Meghan had wished for a job with better pay and she was getting it. Plus she was really truly helping someone. She laughed again, the same way she’d done in her car returning from Thomas’s house. Many people appeared to talk or laugh in their cars. Most were on cell phones and no one paid any attention, but Meghan imagined people were casting curious glances her way. She sobered and concentrated on the traffic.
She was engaged.
Meghan tried to make sense of the statement. The proposal wasn’t ideal. She had no ring and no mention of one was made by either her or Thomas. He hadn’t even offered her his hand to shake. Their agreement had been more like a business merger than an engagement. There was no love, no show of happiness, no kiss. A handshake would have sealed the deal, but she thought it would be in poor taste. Maybe Thomas did, too.
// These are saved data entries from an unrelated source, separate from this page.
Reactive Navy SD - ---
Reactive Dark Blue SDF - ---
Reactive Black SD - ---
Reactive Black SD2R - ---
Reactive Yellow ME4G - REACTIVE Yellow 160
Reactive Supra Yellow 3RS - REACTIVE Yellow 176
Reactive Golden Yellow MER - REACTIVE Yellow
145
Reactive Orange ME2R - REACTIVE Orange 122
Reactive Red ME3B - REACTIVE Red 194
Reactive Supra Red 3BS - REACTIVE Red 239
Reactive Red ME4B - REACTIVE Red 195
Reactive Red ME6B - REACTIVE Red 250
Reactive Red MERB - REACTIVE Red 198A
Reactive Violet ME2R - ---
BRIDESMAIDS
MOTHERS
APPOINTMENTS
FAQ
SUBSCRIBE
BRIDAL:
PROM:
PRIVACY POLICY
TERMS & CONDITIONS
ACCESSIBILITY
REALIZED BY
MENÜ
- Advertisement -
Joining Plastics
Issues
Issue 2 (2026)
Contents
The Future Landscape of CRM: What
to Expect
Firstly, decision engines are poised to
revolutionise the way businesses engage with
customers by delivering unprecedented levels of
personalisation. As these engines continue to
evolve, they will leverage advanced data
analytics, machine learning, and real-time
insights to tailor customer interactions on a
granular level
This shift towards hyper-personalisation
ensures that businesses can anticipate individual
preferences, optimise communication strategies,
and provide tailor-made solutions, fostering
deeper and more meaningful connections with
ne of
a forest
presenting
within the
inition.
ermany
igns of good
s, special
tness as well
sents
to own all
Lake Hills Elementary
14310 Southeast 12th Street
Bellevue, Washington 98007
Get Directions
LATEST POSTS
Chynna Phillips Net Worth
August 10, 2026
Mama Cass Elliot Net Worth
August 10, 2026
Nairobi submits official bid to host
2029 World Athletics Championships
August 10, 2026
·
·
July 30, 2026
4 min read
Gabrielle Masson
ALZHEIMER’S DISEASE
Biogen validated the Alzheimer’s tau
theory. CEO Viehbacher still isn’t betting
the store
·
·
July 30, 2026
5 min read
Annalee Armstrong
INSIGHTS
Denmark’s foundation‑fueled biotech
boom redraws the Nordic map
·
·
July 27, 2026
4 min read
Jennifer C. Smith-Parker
The agreement hadn’t been anywhere near the idealized version of a proposal, the stuff of her teenage dreams. That was back when she had dreams. When her mother was still alive. Things were tight for them. There was little money for Meghan to go school, so she worked her way through Morgan State, staying at home and commuting in a 1939 classic convertible with a leaky roof and floorboards you could see through. The car had died the day after graduation. Meghan knew it had been held together by need, hope, sweat and her will.